## [STATED TASK]
Quote, word for word, the stretch of the Python hyperlink thread below from "If you want" through "the csv library.".

+++ SOURCE PASSAGE +++

How to extract text from hyperlink using python?-CodePudding

Right now i'm trying to validate it whether it is broken or not and to update in the excel sheet. for that i need to get that text from the hyperlink, so that link for easy understandable.

They will provide all the links in an excel sheet.

Link
https://www.dailythanthi.com/Careers 
https://www.dailythanthi.com/Paper-Ad-Tariff

I need to parse this content like this to excel sheet

Link                               text                           response code
https://www.dailyt...        Careers                                   200
https://www.dailyt...        Paper Advertisement                       404

is it possible to extract text link from the link they provided?

CodePudding user response：

If you want to get text from the Google spreadsheet directly, you can use the package google_spreadsheet, otherway you can download it, convert it in csv and manipulate it with the csv library.

In order to get the response code, you can use:

import requests
response = requests.get('website_url')
print(str(response)[11:14])

After, to get the title:

from bs4 import BeautifulSoup
soup = BeautifulSoup(response.text, 'html.parser')
for title in soup.find_all('title'):
    print(title.get_text())

CodePudding user response：

Link is a string so you can use string functions in Python to work with it.

For example you can use .split('/')

links = [
  "https://www.dailythanthi.com/Careers",
  "https://www.dailythanthi.com/Paper-Ad-Tariff",
]

for item in links:
    parts = item.split("/") 
    print( parts[3] )

Result:

Careers
Paper-Ad-Tariff

But for more complex tasks you could use standard module urllib.parse

links = [
  "https://www.dailythanthi.com/Careers",
  "https://www.dailythanthi.com/Paper-Ad-Tariff",
]

import urllib.parse

for item in links:
    parts = urllib.parse.urlparse(item)
    print( parts.path[1:] )

+++ SUPPLIED INFORMATION +++

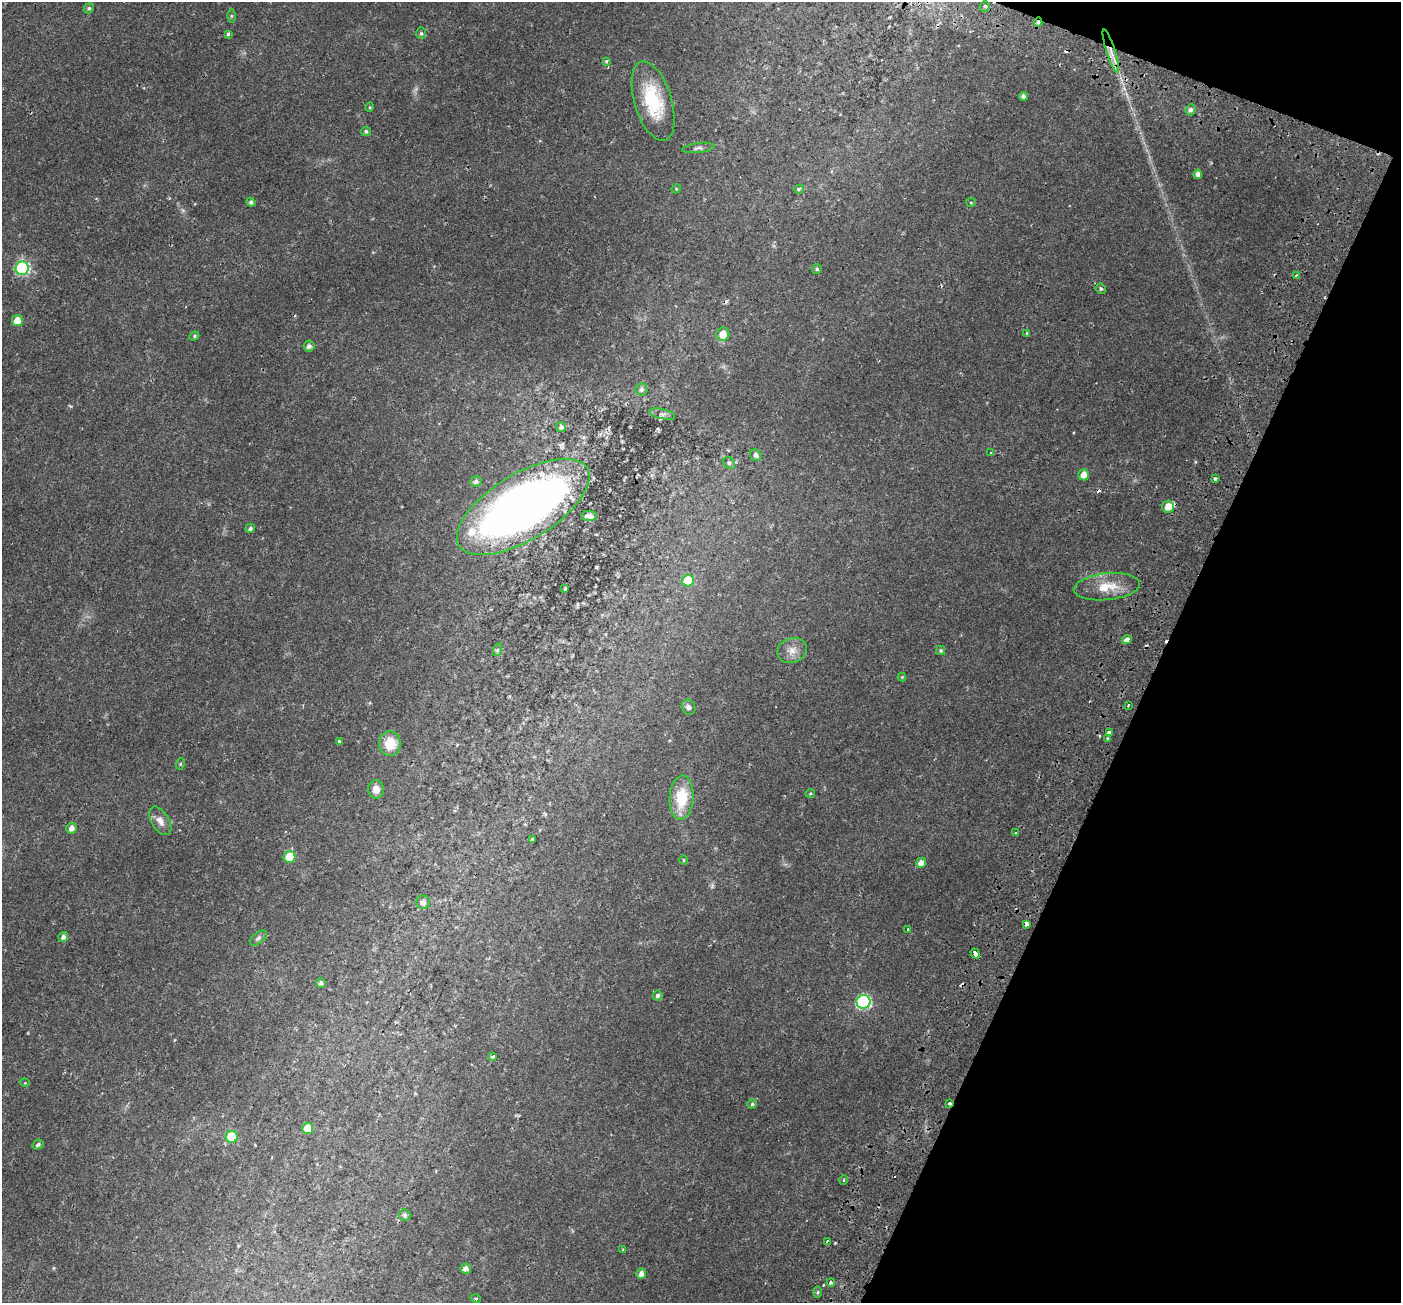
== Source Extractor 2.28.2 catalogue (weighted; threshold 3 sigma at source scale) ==
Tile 8 of 4 x 4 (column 4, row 2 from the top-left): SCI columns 4267-5665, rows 2897-4197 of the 5743 x 5856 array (HDU 1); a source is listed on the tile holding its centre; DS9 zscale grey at full resolution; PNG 1403 x 1305 px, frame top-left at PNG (2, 2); each listed source drawn as its Kron ellipse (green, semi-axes under 4 px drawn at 4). Shown black and unused: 19% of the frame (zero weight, under 2 of 3 exposures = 5% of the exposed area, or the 3 px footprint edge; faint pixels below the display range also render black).
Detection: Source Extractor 2.28.2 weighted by HDU 2 'WHT'; one run over the whole footprint, this tile lists its part. Background 0.0187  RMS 0.003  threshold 0.0136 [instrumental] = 3 sigma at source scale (4.5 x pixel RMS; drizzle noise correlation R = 1.50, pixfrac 1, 0.0396/0.0396 arcsec/px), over >= 5 px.
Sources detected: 105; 1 too faint to see at this stretch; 11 cosmic-ray / hot-pixel residue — neither listed nor drawn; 2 inside a brighter listed object's ellipse — not listed separately; the other 91 listed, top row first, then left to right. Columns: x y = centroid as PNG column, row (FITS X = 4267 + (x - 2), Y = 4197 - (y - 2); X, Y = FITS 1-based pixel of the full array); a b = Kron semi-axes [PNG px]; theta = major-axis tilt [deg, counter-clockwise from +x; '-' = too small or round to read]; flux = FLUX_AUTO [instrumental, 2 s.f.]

+++

## [EXERCISE OUTPUT]
If you want to get text from the Google spreadsheet directly, you can use the package google_spreadsheet, otherway you can download it, convert it in csv and manipulate it with the csv library.